Je suis allée à Mouyondzi pour la première fois dans le cadre du Centenaire. Etant donné que cela faisait déjà plusieurs semaines que je travaillais sur le site internet www.mouyondzi.com et par conséquent j’avais hâte de découvrir cette localité.

 

Pour que le voyage ce fasse dans de bonnes conditions, nous avions opté pour un voyage de groupe. Faisaient parti de notre délégation : les membres des médias (TPT, DVS+, TV Pointe Noire, Radio Pointe Noire) ainsi que la cellule de cadres originaires de Mouyondzi. En tout, on pouvait totaliser une 20 aine de personnes.

 

Le départ prévu à 8h00 du matin à finalement eut lieu à 11heures, pour la suite nous n’avons pas été déçus. Ce n’était pas l’épopée d’Ulysse mais presque.

 

A peine moins d’une heure après notre départ, notre bus est tombé en panne.

 

Des problèmes mécaniques qui ont fait que des personnes de notre délégation sont parties chercher un autre bus sur Pointe Noire. Il était presque midi, on en a profité pour faire une pause déjeuner (croissants et yaourts) et faire un peu de tourisme à Makola, il y’en d’autres qui ont fait la sieste. Plus de deux heures ont passé avant que le bus n’arrive, le temps de chargé les bagages et tout, nous avons quittés ce lieu au environ de 15h. . Des pannes mécaniques à la longue attente, des gens malades au trajet interminable, voilà ce qu’a été aller vers Mouyondzi.

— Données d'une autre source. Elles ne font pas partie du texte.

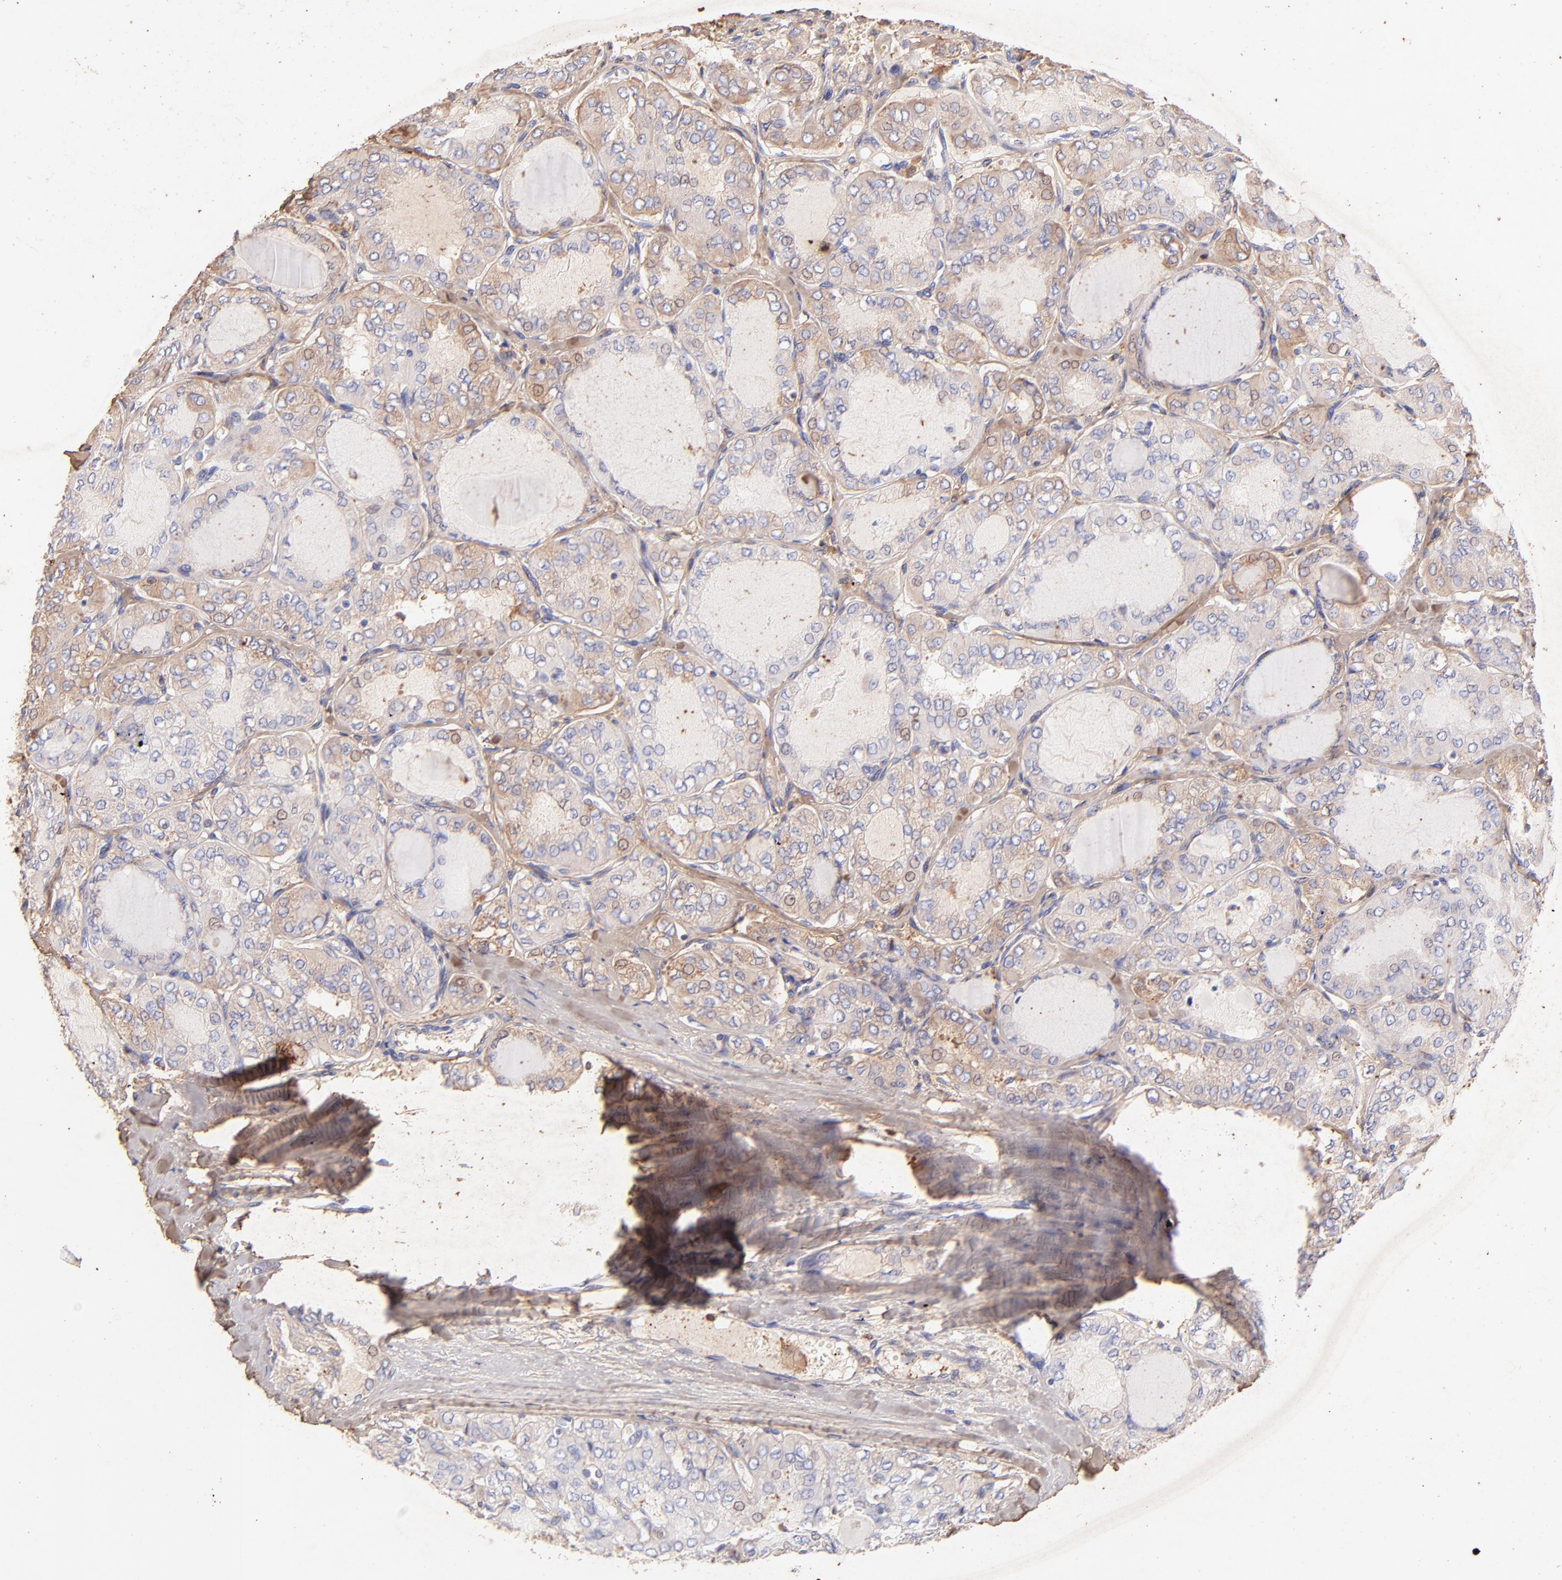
{"staining": {"intensity": "weak", "quantity": ">75%", "location": "cytoplasmic/membranous"}, "tissue": "thyroid cancer", "cell_type": "Tumor cells", "image_type": "cancer", "snomed": [{"axis": "morphology", "description": "Papillary adenocarcinoma, NOS"}, {"axis": "topography", "description": "Thyroid gland"}], "caption": "Immunohistochemical staining of human thyroid papillary adenocarcinoma demonstrates weak cytoplasmic/membranous protein positivity in approximately >75% of tumor cells. The protein is shown in brown color, while the nuclei are stained blue.", "gene": "BGN", "patient": {"sex": "male", "age": 20}}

En effet, la durée du voyage entre Pointe Noire et Mouyondzi est de plus de 9h de route. Mais une chose rendait tout cela supportable, la solidarité. Il s’est crée une entente entre les passagers de ce bus, une entraide qui nous a permis de rester forts et d’arriver à bon port tous ensembles. Le tout n’était pas si mal que, ça nous a permis de faire plus ample connaissance.

 

C’est au beau milieu de la nuit que nous sommes arrivés à Mouyondzi. On ressemblait a des fossoyeurs sous l’éclairage de Mouyondzi centre, car la route est très poussiéreuse.

Dès notre arrivée nous avons pu constater l’hospitalité des Mouyondziens, malgré l’heure tardive, ils ont fait tous ce qui était à leurs pouvoirs pour nous trouvés des logements.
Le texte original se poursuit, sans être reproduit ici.